Not since 1993 has the head of a big drug maker attempted to get ahead of the curve and deflect outrage over pricing. That’s when former Merck Chief Executive Dr. Roy Vagelos promised to cap price hikes on individual drugs to no more than 1 percent above the inflation rate.
But that gambit eventually fizzled out, and this latest effort is likely to do the same. It may be good public relations to mimic Saunders, but the folks running those other drug companies are unlikely to do anything that would limit their ability to raise revenue. They have financial targets to hit, after all.
Just the same, Saunders may have already accomplished something.
If nothing else, he demonstrated that the pharmaceutical industry isn’t necessarily monolithic, and some executives will diverge from the party line. In doing so, Saunders appears to be signaling to lawmakers that they can work with some companies rather than shove new laws down the industry’s collective throat.
“It would seem he’s trying to avoid political catastrophe,” says Alan Sager, a professor at the Boston University School of Public Health. “There’s a bit of enlightened self-interest here.”
Indeed, before anyone crowns Saunders as a champion for consumers, let’s look at his record.
For instance, Allergan has its own checkered history when it comes to drug prices.
Since 2013, Allergan has raised prices more than once each year on roughly half of its 15 top products, notes Evercore ISI analyst Umer Raffat. Last year, the company boosted prices by more than 10 percent on three-quarters of those products. And in both 2014 and 2015, the average price hikes for the top products were 17 percent.
The company’s top-selling products include Botox, which is best known for smoothing out wrinkles, but is also used to treat muscle spasms, overactive bladder, and migraines. Other big sellers: Restasis drops for dry eyes and the Namenda XR Alzheimer’s pill.
Saunders also quarterbacked an embarrassing episode two years ago in which his company pulled an older version of Namenda from the market in order to switch patients to a newer, more expensive version before generic competition emerged.
The New York attorney general filed an antitrust lawsuit accusing the drug maker of abusing and manipulating vulnerable Alzheimer’s patients. Saunders ultimately lost the court battle and was forced to keep the older Namenda on the market.
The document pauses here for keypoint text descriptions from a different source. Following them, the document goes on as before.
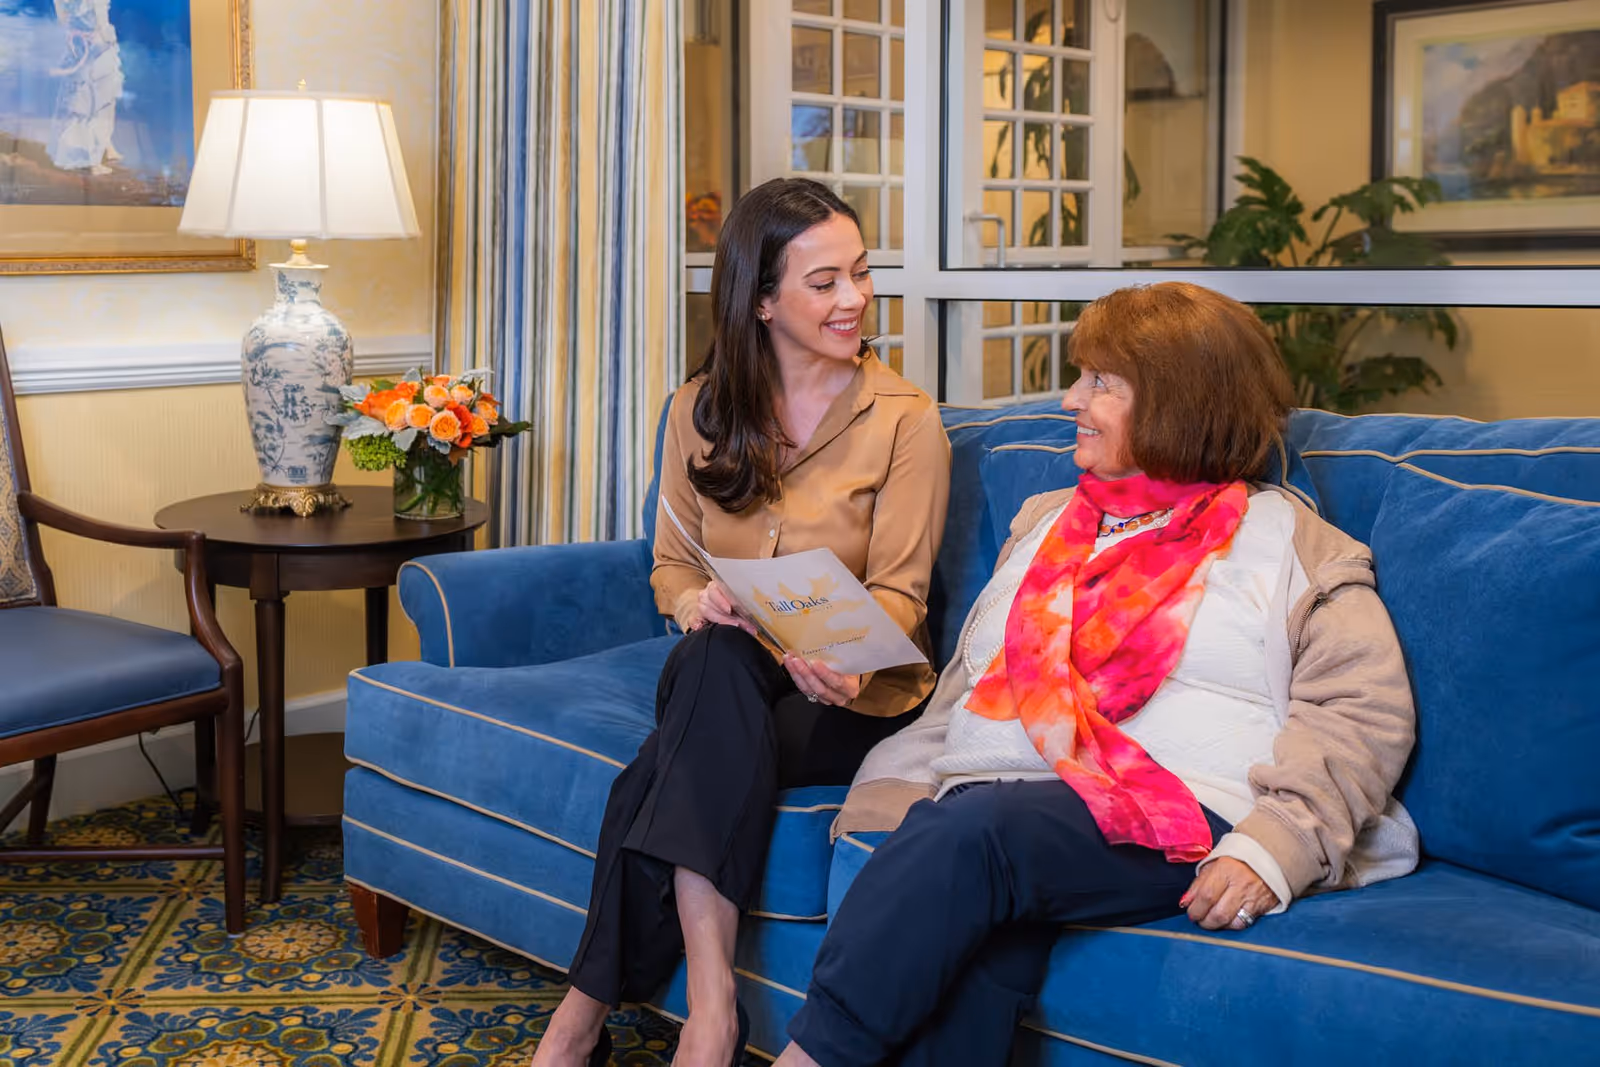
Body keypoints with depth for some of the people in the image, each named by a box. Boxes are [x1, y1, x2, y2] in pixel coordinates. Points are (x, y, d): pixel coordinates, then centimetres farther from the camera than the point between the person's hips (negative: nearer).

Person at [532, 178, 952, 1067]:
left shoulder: (906, 419, -3)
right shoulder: (700, 412, 7)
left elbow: (898, 594, -9)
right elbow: (672, 564, 11)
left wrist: (843, 659, -32)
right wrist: (695, 601, -15)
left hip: (856, 699, -2)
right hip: (726, 680, 3)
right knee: (717, 657, -36)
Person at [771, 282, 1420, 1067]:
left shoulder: (1284, 538, 11)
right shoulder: (1043, 522, 28)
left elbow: (1362, 711, 0)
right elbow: (960, 694, 24)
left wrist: (1273, 847, -17)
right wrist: (893, 795, 5)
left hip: (1177, 823, -4)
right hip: (991, 800, 4)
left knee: (969, 832, -33)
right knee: (982, 946, -33)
And through a series of mergers, Allergan is now actually domiciled in Ireland, which means the company enjoys a much lower tax rate. This may help pay for the $21.6 million in compensation Saunders received last year — and perhaps blunt the effects of capping price hikes.
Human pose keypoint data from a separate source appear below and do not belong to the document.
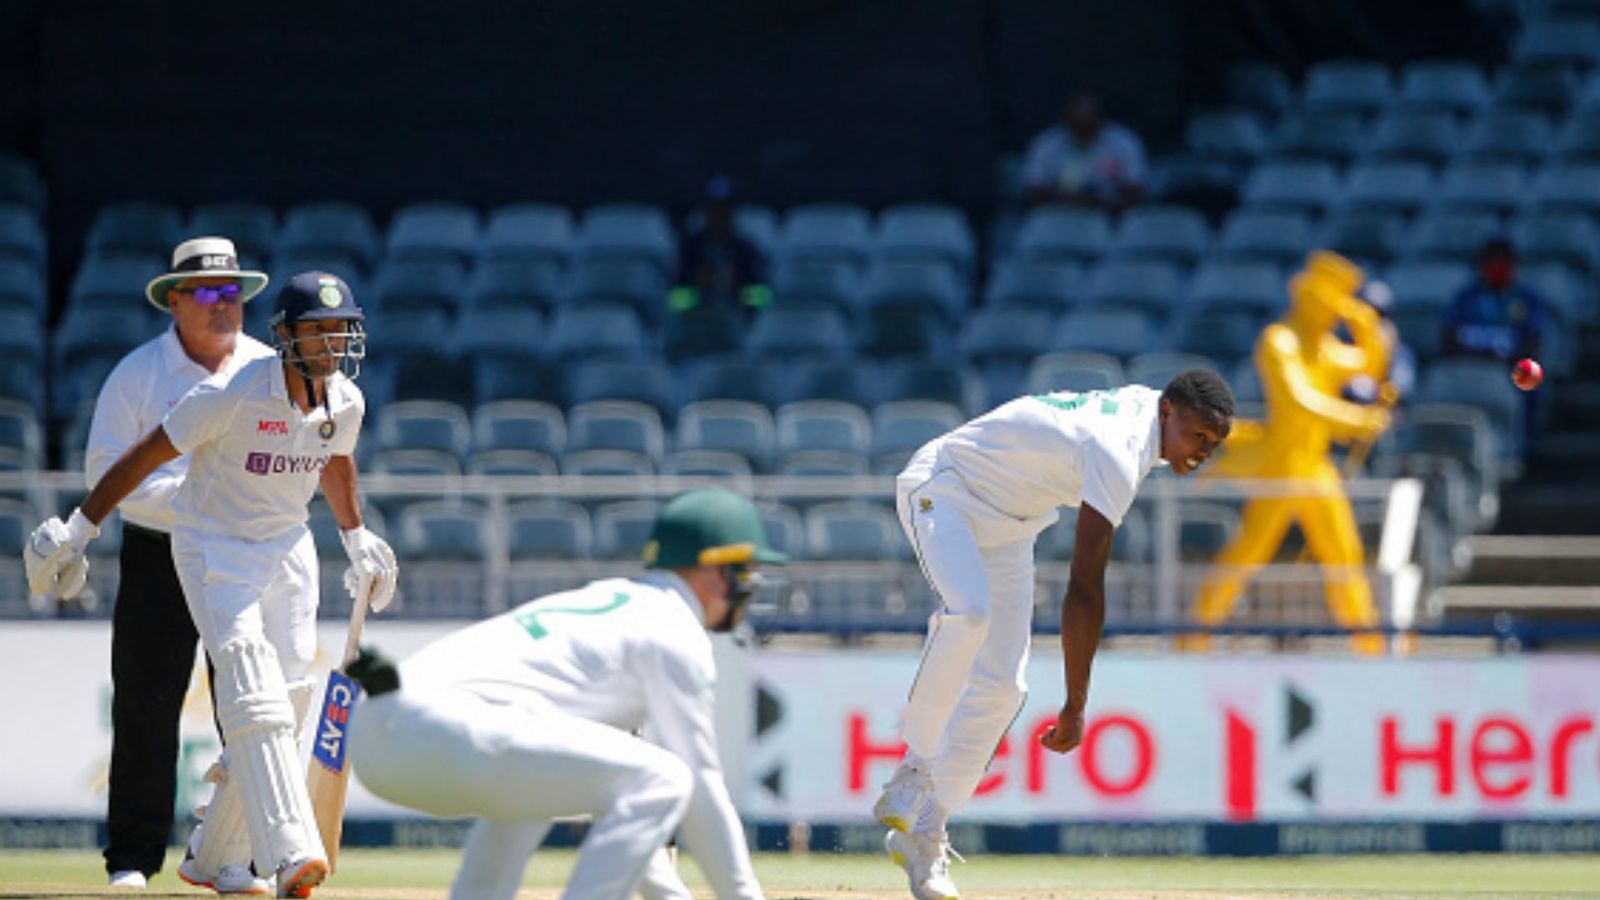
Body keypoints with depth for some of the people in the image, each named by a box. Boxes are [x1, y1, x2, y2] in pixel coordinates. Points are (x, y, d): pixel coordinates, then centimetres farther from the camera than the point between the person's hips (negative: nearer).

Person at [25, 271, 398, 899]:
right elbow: (147, 454, -16)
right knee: (252, 682, -24)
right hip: (212, 547, -6)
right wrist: (79, 529, -13)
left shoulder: (346, 403, -4)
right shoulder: (232, 396, -23)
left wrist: (357, 538, 28)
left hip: (288, 549, 6)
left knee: (288, 696, 1)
In any event, Saunders maintains that he is turning over the proverbial new leaf.
He promised to set prices that reflect value, avoid “major” prices hikes as drugs near patent expiration (unless the medicine has suddenly become more costly to make), and provide an annual review of pricing.
All of which does sound useful and even admirable.
“The drug pricing system is very complicated. Most people don’t understand how it is established,” says Adam Fein, who tracks the pharmaceutical supply chain. “If nothing else, he may get a dialogue going.”
The real question, then, is whether it’s just talk — or whether it spurs real change.